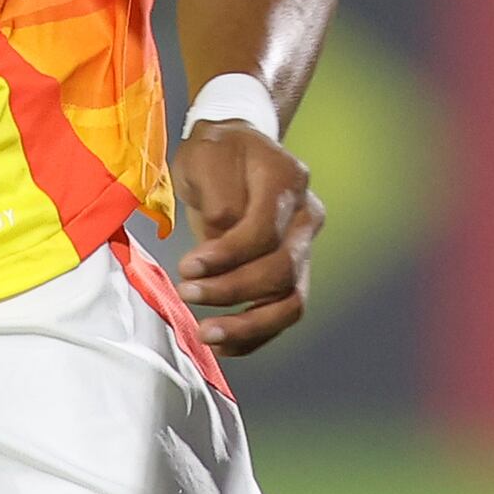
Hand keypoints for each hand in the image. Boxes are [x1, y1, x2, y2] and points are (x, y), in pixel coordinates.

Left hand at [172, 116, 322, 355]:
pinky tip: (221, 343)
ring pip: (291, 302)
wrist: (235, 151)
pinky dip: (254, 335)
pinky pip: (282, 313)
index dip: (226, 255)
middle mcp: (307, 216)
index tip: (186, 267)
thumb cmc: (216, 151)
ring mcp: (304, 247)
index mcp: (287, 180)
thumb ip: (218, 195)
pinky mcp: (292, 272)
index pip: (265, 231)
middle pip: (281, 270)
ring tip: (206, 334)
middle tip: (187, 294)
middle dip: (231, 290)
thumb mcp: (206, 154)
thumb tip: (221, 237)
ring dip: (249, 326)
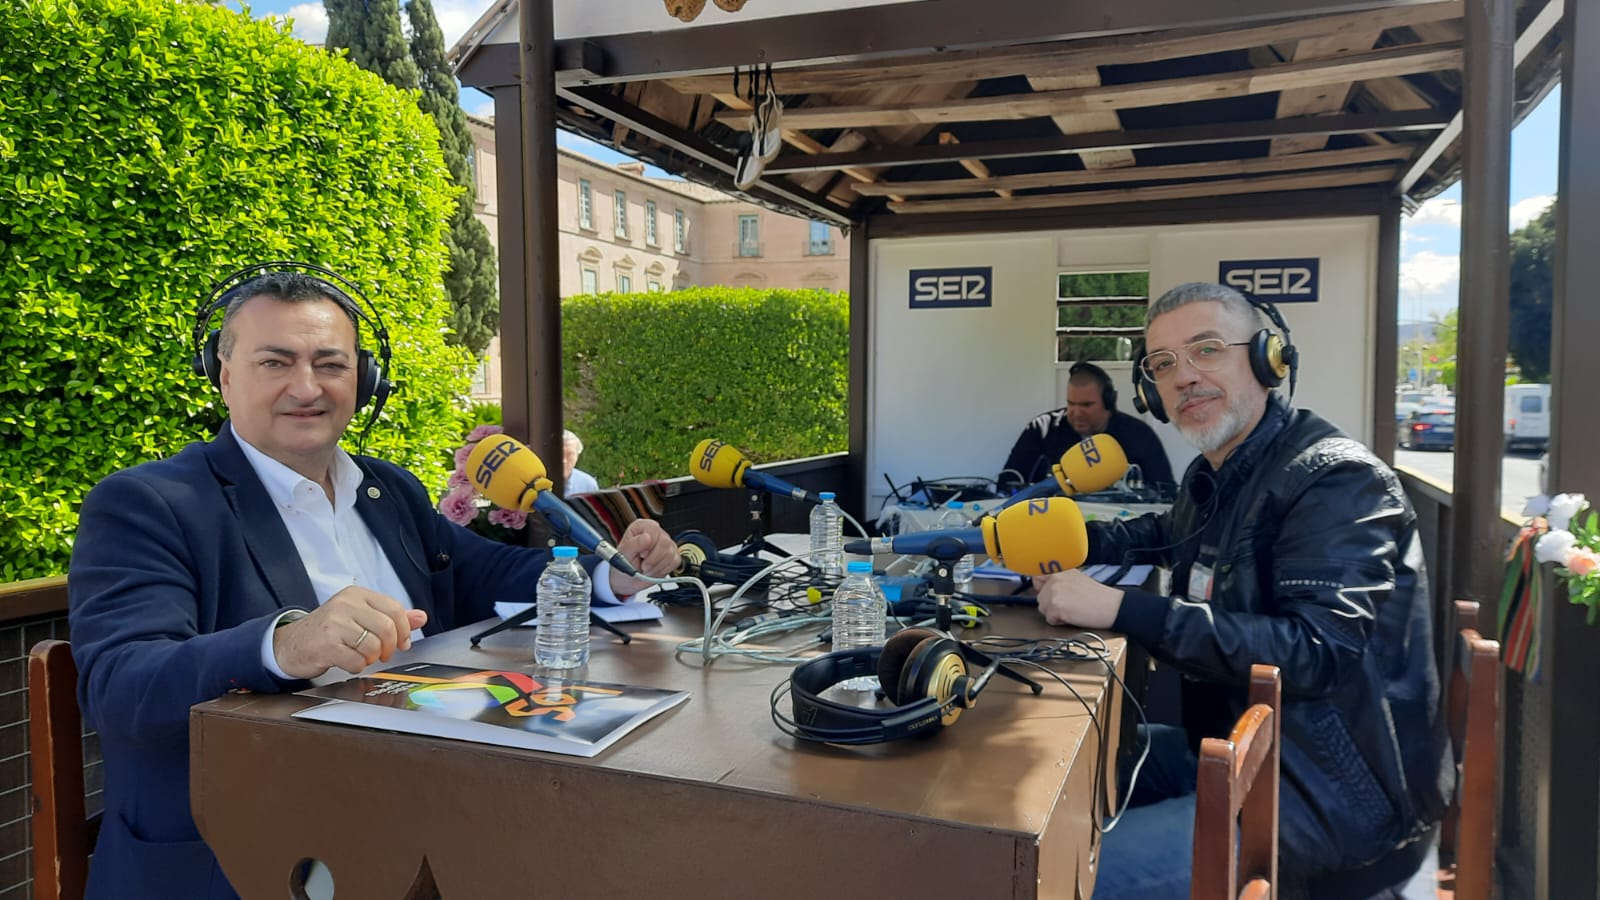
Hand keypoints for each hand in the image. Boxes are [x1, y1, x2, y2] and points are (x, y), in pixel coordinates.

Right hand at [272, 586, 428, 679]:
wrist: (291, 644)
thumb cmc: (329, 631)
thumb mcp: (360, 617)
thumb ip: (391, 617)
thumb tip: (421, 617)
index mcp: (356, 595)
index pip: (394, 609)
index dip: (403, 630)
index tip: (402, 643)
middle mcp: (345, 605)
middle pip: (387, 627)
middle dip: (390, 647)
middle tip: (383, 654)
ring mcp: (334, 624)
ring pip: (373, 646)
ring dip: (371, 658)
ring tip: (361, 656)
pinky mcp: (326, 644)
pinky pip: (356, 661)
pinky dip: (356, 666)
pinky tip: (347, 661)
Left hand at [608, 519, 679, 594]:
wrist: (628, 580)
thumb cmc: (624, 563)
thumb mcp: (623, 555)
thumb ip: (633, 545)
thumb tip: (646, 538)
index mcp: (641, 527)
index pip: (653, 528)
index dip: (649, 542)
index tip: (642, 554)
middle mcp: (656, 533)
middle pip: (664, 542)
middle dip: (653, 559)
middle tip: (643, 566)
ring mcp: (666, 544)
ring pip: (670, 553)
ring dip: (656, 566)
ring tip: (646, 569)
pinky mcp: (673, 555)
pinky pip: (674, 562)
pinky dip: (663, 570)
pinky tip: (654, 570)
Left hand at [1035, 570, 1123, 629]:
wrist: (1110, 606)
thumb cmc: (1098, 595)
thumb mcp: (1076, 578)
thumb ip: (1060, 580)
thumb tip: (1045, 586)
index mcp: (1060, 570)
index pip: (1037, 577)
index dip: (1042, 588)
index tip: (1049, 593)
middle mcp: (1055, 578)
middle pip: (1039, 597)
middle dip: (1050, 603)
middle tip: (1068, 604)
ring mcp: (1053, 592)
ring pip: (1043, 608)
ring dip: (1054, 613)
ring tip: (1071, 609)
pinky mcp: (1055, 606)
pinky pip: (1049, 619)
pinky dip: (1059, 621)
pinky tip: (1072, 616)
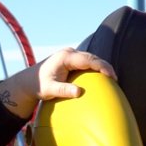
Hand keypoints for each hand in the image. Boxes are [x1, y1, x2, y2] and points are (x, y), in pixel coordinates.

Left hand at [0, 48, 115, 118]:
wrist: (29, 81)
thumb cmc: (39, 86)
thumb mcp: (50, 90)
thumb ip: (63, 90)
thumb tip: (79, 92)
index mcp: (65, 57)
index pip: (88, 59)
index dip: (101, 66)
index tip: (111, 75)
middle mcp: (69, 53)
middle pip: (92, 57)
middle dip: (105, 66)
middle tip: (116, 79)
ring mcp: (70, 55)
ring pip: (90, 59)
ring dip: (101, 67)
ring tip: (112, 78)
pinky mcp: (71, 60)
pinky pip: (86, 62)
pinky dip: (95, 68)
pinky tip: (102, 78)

### What the task asks
For the data above, set down exactly the lines from the line with "thumb ip: (218, 195)" to the line with "ring tip: (361, 656)", both included, leaving pictures out.

### Answer box
thumb ip: (218, 195)
pinky mcp: (292, 272)
index pip: (265, 231)
middle pip: (281, 270)
ring tip: (206, 334)
middle tip: (187, 294)
middle dip: (231, 290)
thumb mcp: (206, 154)
thumb tip: (221, 237)
ring dip: (249, 326)
Hand keypoints for each hand in the image. Boxes are [x1, y1, x2, y2] and points are (x, y), in pixel coordinates.

Right hand at [272, 586, 428, 679]:
wrist: (291, 644)
thumb cmc: (329, 631)
thumb mcp: (360, 617)
thumb ip: (391, 617)
thumb tip: (421, 617)
index mcp: (356, 595)
index pip: (394, 609)
index dip: (403, 630)
index tip: (402, 643)
middle mcp: (345, 605)
middle pip: (387, 627)
middle dip: (390, 647)
middle tip: (383, 654)
ring mcp: (334, 624)
ring pip: (373, 646)
ring dip: (371, 658)
ring tip: (361, 656)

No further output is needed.